Autora: Belén Patricia Arce Rodríguez
Diario Mirada Penquista, Escuela Particular San José (San Pedro de la Paz)
En los tiempos en los que estamos la gran mayoría de los niños tenemos un celular o computador propio con acceso a internet y redes sociales. Esto no tiene nada de malo si lo usamos con el cuidado y la responsabilidad que se debe y si sabemos los riesgos a los que estamos expuestos.
Cuando comenzamos a ser usuarios de internet lo hacemos de una manera inocente: para jugar en alguno de los variados pasatiempos que están disponibles, para ver muchos capítulos de las caricaturas favoritas y así entretenernos.
Luego, pasamos a la etapa en que buscamos información para las tareas del colegio y también para conocer sobre diversos temas que nos llaman la atención.
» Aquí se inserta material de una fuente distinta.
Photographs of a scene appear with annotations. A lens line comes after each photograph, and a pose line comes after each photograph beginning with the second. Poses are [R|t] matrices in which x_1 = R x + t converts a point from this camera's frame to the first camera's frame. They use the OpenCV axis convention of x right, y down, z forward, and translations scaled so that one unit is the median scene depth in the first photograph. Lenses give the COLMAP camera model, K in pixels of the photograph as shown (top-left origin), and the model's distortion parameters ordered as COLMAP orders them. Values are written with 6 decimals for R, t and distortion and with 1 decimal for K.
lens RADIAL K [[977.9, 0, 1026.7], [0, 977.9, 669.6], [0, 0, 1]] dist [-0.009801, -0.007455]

Y dentro de esta búsqueda, no siempre somos conscientes de los peligros que enfrentamos, y podemos tentarnos con contenidos no aptos para nuestra edad como la información sobre cómo obtener drogas alucinógenas o para bajar de peso en forma rápida, pornografía o programas con exceso de violencia.
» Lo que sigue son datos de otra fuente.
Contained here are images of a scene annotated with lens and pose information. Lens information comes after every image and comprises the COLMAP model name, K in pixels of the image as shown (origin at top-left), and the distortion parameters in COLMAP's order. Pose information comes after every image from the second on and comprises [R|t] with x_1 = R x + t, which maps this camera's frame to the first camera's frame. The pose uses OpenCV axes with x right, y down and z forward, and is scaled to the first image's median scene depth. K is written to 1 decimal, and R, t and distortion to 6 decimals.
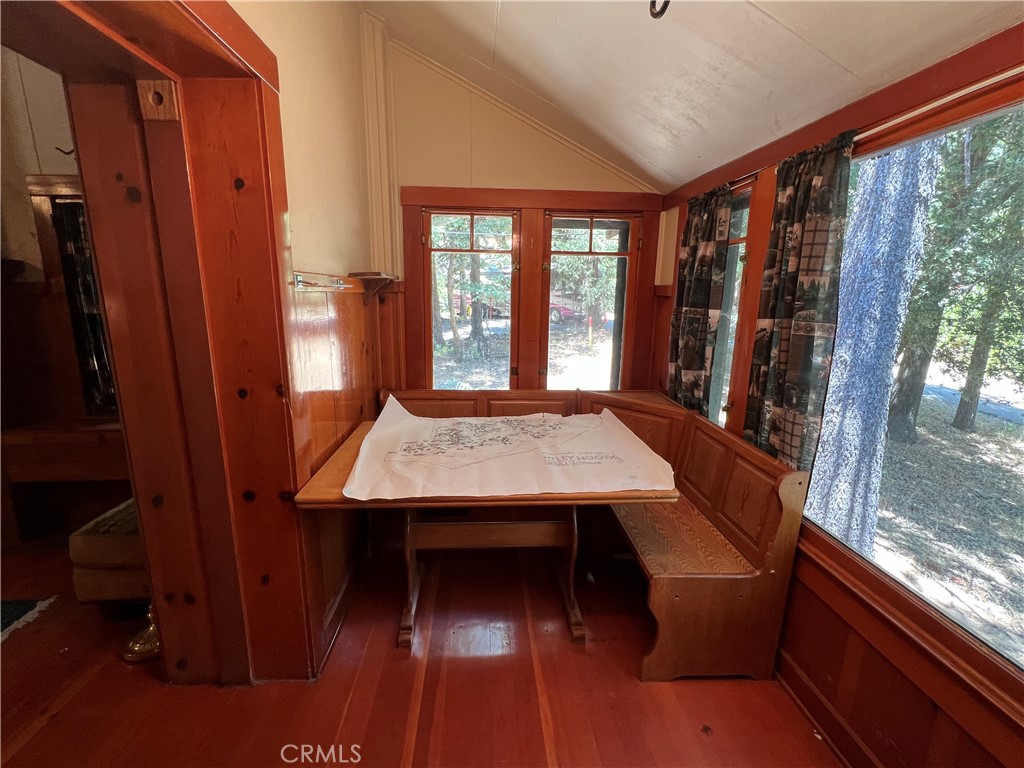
lens RADIAL K [[446.5, 0, 508.8], [0, 446.5, 385.0], [0, 0, 1]] dist [-0.001271, -0.000149]
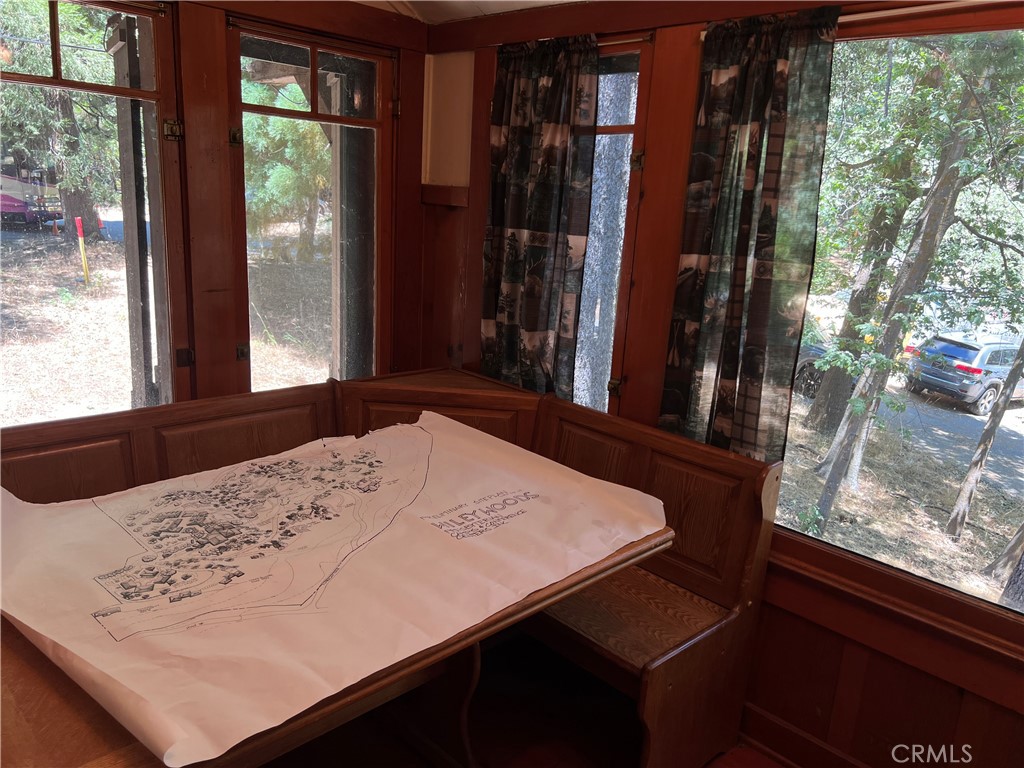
lens RADIAL K [[770.6, 0, 512.0], [0, 770.6, 384.0], [0, 0, 1]] dist [0.042992, -0.018628]
pose [[0.745568, -0.128097, 0.654003, -0.354246], [0.086474, 0.991652, 0.095650, -0.069027], [-0.660796, -0.014759, 0.750421, 0.220878]]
Idealmente cuando navegamos deberíamos estar supervisados por una persona mayor de edad, pues es de conocimiento público que el ciberespacio no es 100% confiable ni seguro. Esta recomendación siempre se les da a nuestros padres en las reuniones de apoderados o charlas sobre temas de cuidado de los hijos u otros similares.
Sin embargo, no siempre esta sugerencia se sigue. Ya sea porque los padres llegan a la casa después que hemos terminado de usar el computador y no pueden controlar o no tienen los conocimientos para poder saber con certeza si estamos frente a algún potencial peligro.
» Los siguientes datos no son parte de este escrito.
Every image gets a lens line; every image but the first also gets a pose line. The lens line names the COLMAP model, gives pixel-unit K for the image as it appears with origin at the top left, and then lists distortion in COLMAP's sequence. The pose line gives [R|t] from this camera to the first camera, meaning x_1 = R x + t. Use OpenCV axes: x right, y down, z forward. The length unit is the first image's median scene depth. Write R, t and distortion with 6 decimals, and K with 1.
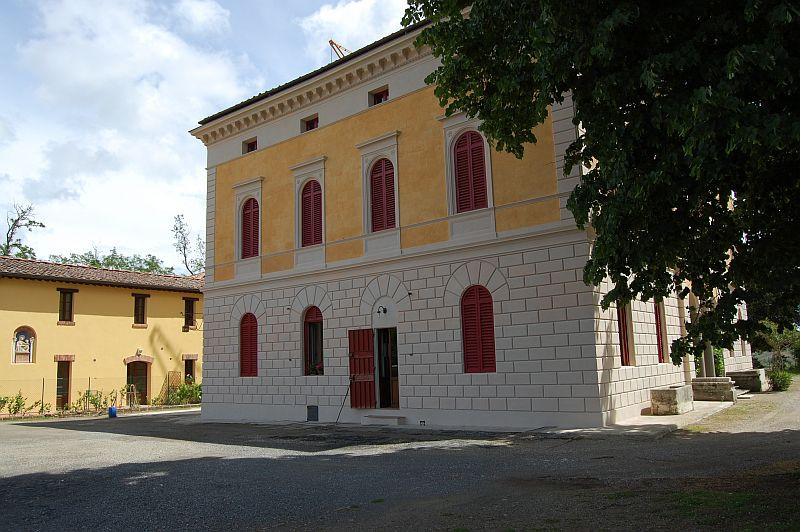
lens RADIAL K [[611.6, 0, 400.0], [0, 611.6, 266.0], [0, 0, 1]] dist [-0.002298, 0.000107]
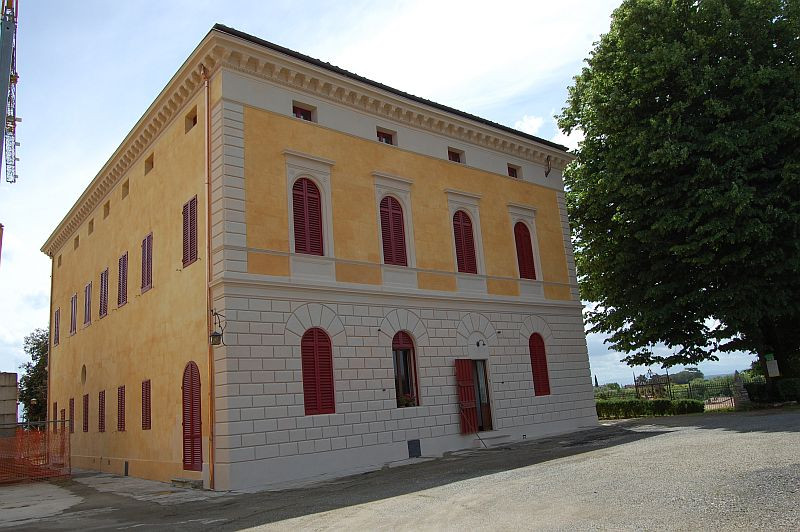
lens RADIAL K [[586.1, 0, 400.0], [0, 586.1, 266.0], [0, 0, 1]] dist [-0.000773, -0.000134]
pose [[0.211710, 0.229719, 0.949952, -0.957341], [-0.095231, 0.972207, -0.213878, 0.152131], [-0.972682, -0.045185, 0.227702, 0.768813]]
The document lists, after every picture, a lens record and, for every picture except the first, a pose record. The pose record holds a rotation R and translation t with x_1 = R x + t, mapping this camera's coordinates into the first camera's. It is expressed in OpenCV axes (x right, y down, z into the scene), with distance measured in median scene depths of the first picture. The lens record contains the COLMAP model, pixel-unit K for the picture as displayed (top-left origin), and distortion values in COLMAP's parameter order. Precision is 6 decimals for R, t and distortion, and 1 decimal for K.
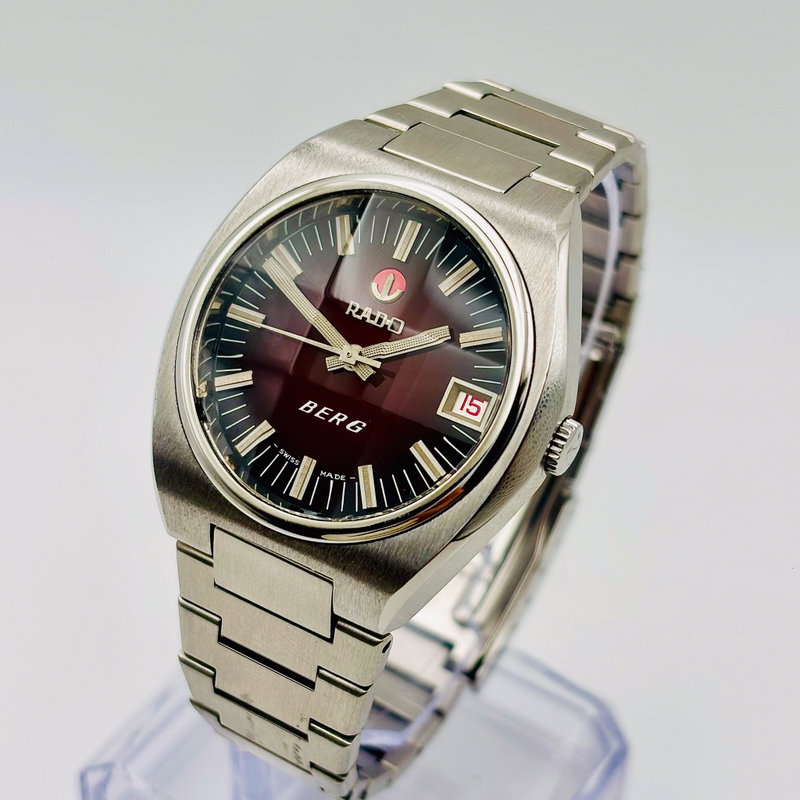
lens RADIAL K [[1638.3, 0, 384.3], [0, 1638.3, 411.9], [0, 0, 1]] dist [0.516221, -2.259742]
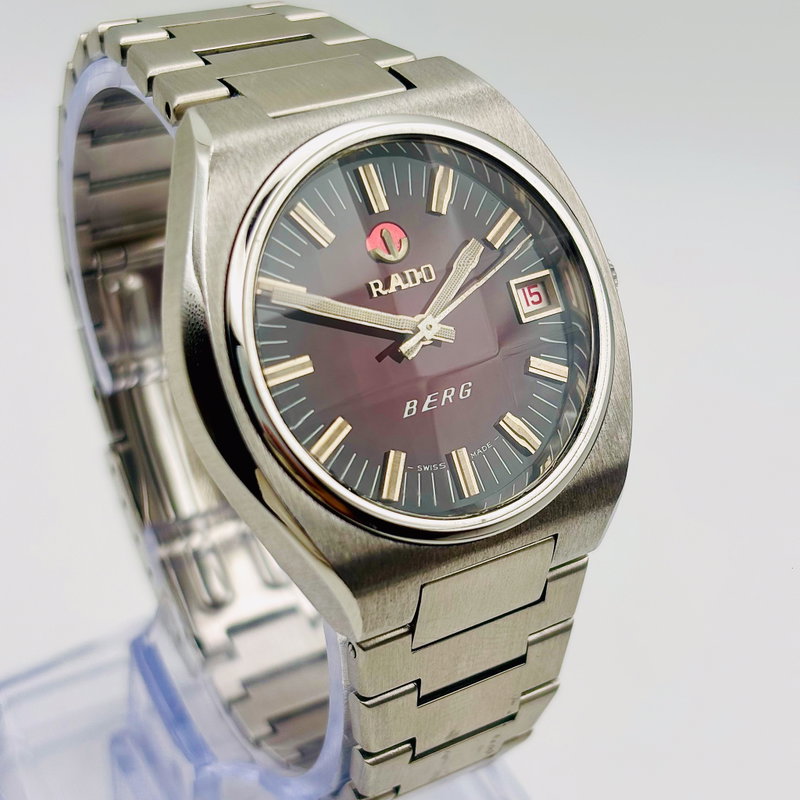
lens RADIAL K [[1638.3, 0, 384.3], [0, 1638.3, 411.9], [0, 0, 1]] dist [0.516221, -2.259742]
pose [[0.499686, -0.579304, 0.643988, -0.609181], [0.505298, 0.798798, 0.326490, -0.289910], [-0.703554, 0.162264, 0.691869, 0.413658]]
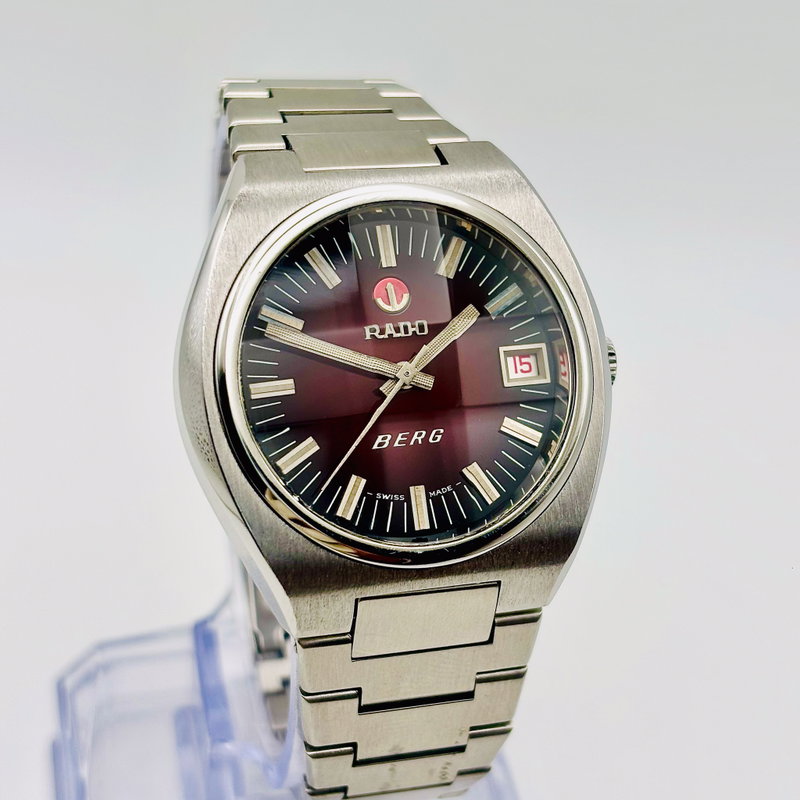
lens RADIAL K [[1638.3, 0, 384.3], [0, 1638.3, 411.9], [0, 0, 1]] dist [0.516221, -2.259742]
pose [[0.725474, -0.442605, 0.527057, -0.545513], [0.414068, 0.892383, 0.179444, -0.191333], [-0.549759, 0.088055, 0.830669, 0.195661]]
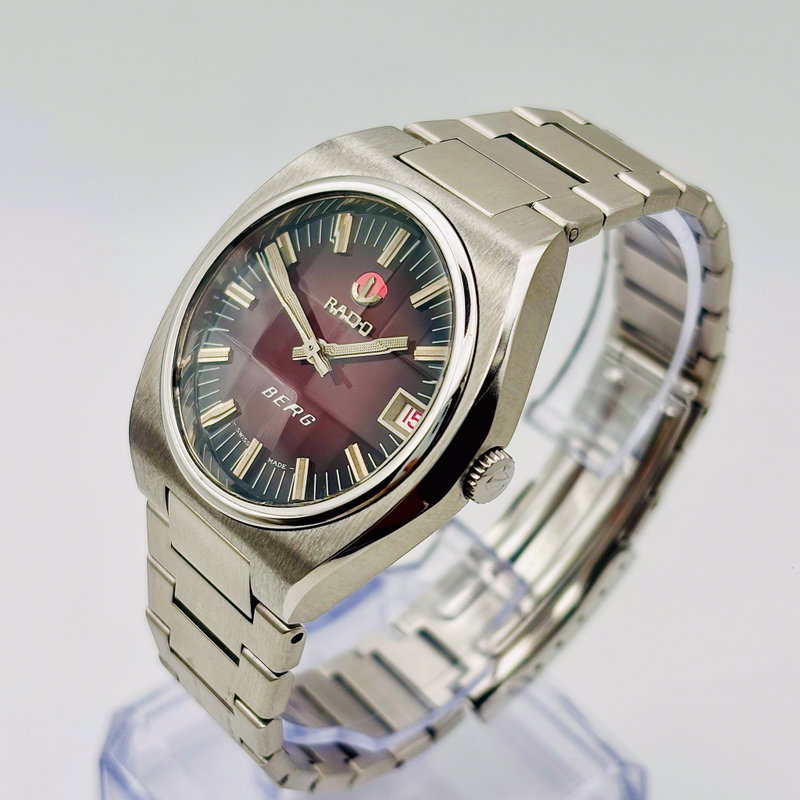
lens RADIAL K [[1659.3, 0, 379.2], [0, 1659.3, 417.6], [0, 0, 1]] dist [-0.458631, 13.585512]
pose [[0.952764, 0.187448, -0.238966, 0.265267], [-0.190023, 0.981701, 0.012432, -0.013089], [0.236923, 0.033564, 0.970948, 0.021803]]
Este es un punto importante. Ya que ninguna razón es suficientemente válida como excusa para que los padres no tengan el control del uso de Internet y redes sociales que ocupamos.
Los padres deberían tomar alguna que otra medida para prevenir que suframos alguna agresión.
Basta con que se organicen para revisar periódicamente el historial de búsqueda, no como una acción de intromisión, sino como una manera de estar al día de lo que hacemos. Pueden preguntarnos qué buscábamos en cada sitio y aclararnos los temas que aún no están claros.
Para esto es indispensable que exista confianza entre los padres y nosotros y no es difícil. Solo se necesita que se interesen por nuestras inquietudes.
Además deberían controlar con quiénes nos relacionamos en las redes sociales. Recuerdo que una autoridad de la PDI en una entrevista sobre el tema explicaba que los niños no deberíamos tener más de cien amigos en esta modalidad. Eso equivale a dos cursos. Parece razonable. Más amigos que esos son difíciles de manejar.
También la sugerencia de los expertos siempre es que las personas de las redes sociales deben ser gente real, gente a la que veamos en el colegio, en el barrio o en la familia. Es decir, no debemos tener contacto con personas desconocidas.
Si el problema es que no saben usar internet o las redes sociales, deben pedir ayuda para aprender. Es parte de las obligaciones de padres responsables.
En un estudio que realizó la Universidad Católica, junto con la U. de Chile y la Universidad Católica de Valparaíso con niños de entre 9 y 17 años durante 2016, determinaron que el 36% de los encuestados contó que había vivido, en el último tiempo, al menos una experiencia en internet que les había hecho sentir mal.
Es una cifra que debe poner en alerta a nuestros padres, pues estamos expuestos a dar datos personales a una persona que no conocemos y que pueden ser usados para cometer estafas o ser víctimas del ciberbullying de algún compañero de curso o el grooming de parte de algún adulto perverso.
En agosto de este año una joven de 15 años tras conocer a un joven de 21 por Facebook se encontró con él y este la violó y drogó al punto de provocarle un edema cerebral que le causó la muerte.
Situaciones como esta, que lamentablemente ocurren cada vez más seguido, deben ser impedidas por la acción oportuna de los padres que deben enseñarnos a tener medidas de seguridad.
Los padres del siglo XXI, llamado “de las comunicaciones” no pueden dejar de controlar el acceso de sus hijos a los medios digitales.